## Collaborative Filtering

**Cost Function**

Notation
- r(i,j) = 1 if user j has rater movie i (0 if they have not yet rated)
- $y^{(i,j)}$ = rating fiven by user j on movie i (if defined)
- $w^{(j)}$, $b^{(j)}$ = parameters for user j
- $x^{(i)}$ = feature vector for movie i
- $m^{(j)}$ = number of movies rated by user j

For user j and movie i, predicted rating =  $w^{(j)}$ ⋅ $x^{(i)}$ + $b^{(j)}$

**Cost Function** 
$$\frac{1}{2} \sum_{i:r(i,j) = 1} (w^{(j)} ⋅ x^{(i)} + b^{(j)} - y^{(i,j)}) + \frac{λ}{2} \sum_{k=1}^n (w_k^{(j)})^2 $$
- sum cost function for all users

**Collaborative Filtering**
$$\frac{1}{2} \sum_{i:r(i,j) = 1} (w^{(j)} ⋅ x^{(i)} + b^{(j)} - y^{(i,j)}) + \frac{λ}{2} \sum_{i=1}^{n_u} \sum_{k=1}^n (w_k^{(j)})^2 \frac{λ}{2} + \sum_{i=1}^{n_m} \sum_{k=1}^n (w_k^{(j)})^2$$

- cost function now a function of w, b, and x rather than just w and b
- through gradient descent, update all values


**Binary Labels**
- rather than predicting y through a linear funciton, use logistic function
 $$ \sum_{(i,j):r(i,j) = 1} L(f_{(w,b,x)}, y^{(i,j)}) $$
 where 
$$L(f_{(w,b,x)}, y^{(i,j)}) = -y^{(i,j)}log(f_{(w,b,x)}(x)) - (1-y^{(i,j)})log(1-f_{(w,b,x)}(x))$$
 $$ f_{(w,b,x)}(x) = g(w^{(j)} ⋅ x^{(i)} + b^{(j)}) $$

**Mean Normalizaiton**
- when there is a new user that hasnt provided any ratings, normaize the rows of the current rating matrix to be zero
 $$ w^{(j)} ⋅ x^{(i)} + b^{(j)} + μ_{1} $$



**Gradient Descent Implementation of Collaborative Filtering**

In [1]:
import tensorflow as tf

w = tf.Variable(3.0) # tf variables are the parameters we want to optimize
x = 1.0
y = 1.0 # target value
alpha = 0.01

iterations = 30
for iter in range(iterations):

    # use TensorFlow's Gradient tape to record the steps used to compute tje cost J, to enable auto differentiaion
    with tf.GradientTape() as tape:
        fwb = w*x
        costJ = (fwb - y)**2
    
    # Use the gradient tape to calculate the gradients of the cost with respect to the parameter w
    [dJdw] = tape.gradient(costJ, [w])

Source data
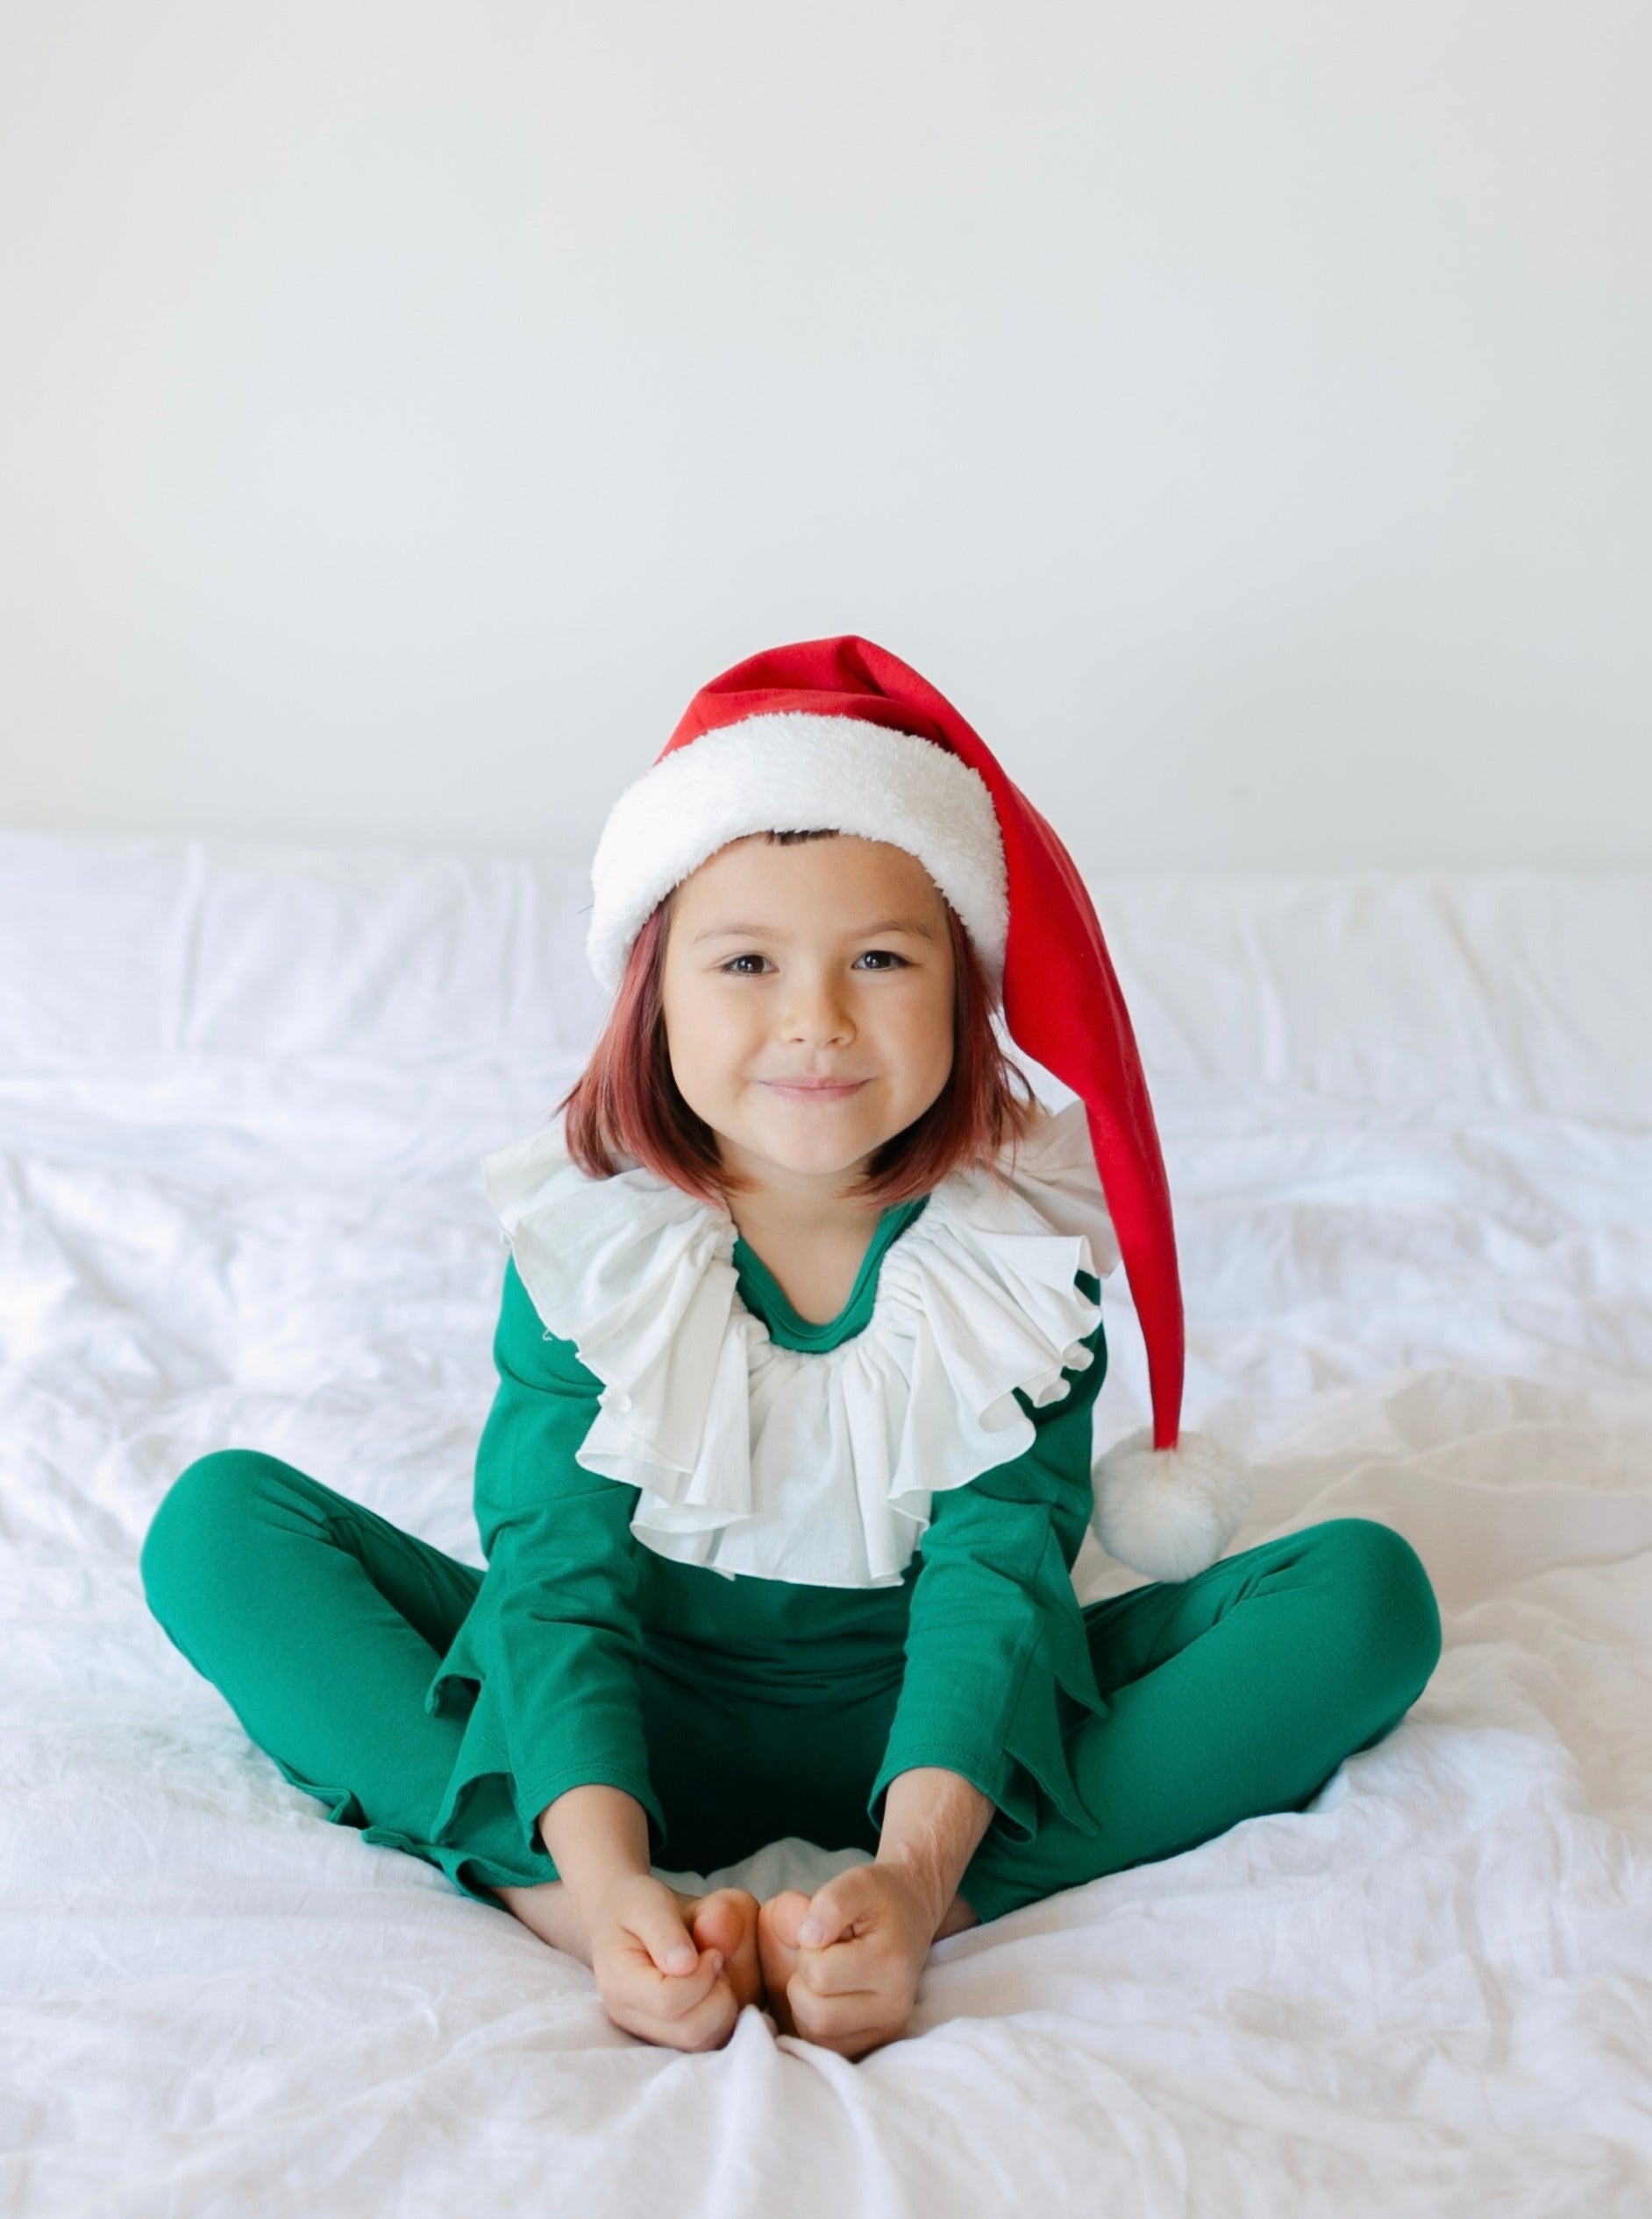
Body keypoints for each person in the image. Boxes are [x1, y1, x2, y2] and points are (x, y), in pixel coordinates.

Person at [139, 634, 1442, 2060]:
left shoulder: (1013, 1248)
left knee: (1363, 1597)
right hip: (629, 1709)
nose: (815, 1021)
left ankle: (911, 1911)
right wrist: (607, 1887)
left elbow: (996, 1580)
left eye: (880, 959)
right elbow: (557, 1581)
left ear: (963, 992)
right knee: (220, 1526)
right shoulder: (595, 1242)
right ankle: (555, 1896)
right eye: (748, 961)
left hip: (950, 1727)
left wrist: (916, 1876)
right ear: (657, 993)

TASK INSTRUCTIONS:
Carry on the collaborative filtering notes from the line "[dJdw] = tape.gradient(costJ, [w])" onward.

ANSWER SPACE:
    # Run one step of gradient descent by updating the value of w to reduce the cost
    w.assign_add(-alpha * dJdw)

**Adam Optimizer Implementation of Collaborative Filtering**

In [None]:
import keras

# instance of optimizer
optimizer = keras.optimizers.Adam(learning_rate = 1e-1)

iterations = 200
for iter in range(iterations):
    # use TensorFlow's GradientTape to record operatiomns used to compute the cost

    with tf.GradientTape() as tape:

        # compute cost (forward pass is included in cost)
        cost_value = coifCostFuncV(X, W, b, Ynorm, R, num_users, num_movies, lambda)

        # use the fradient tape to automatically retrieve the gradients of the trainable variables with respect to the loss
        grads = tape.gradient(cost_value, [X, W, b])

        # Run one step of gradient descent by updating the value of the variables to minimize the loss
        optimizer.apply_gradients(zip(grads, [X, W, b]))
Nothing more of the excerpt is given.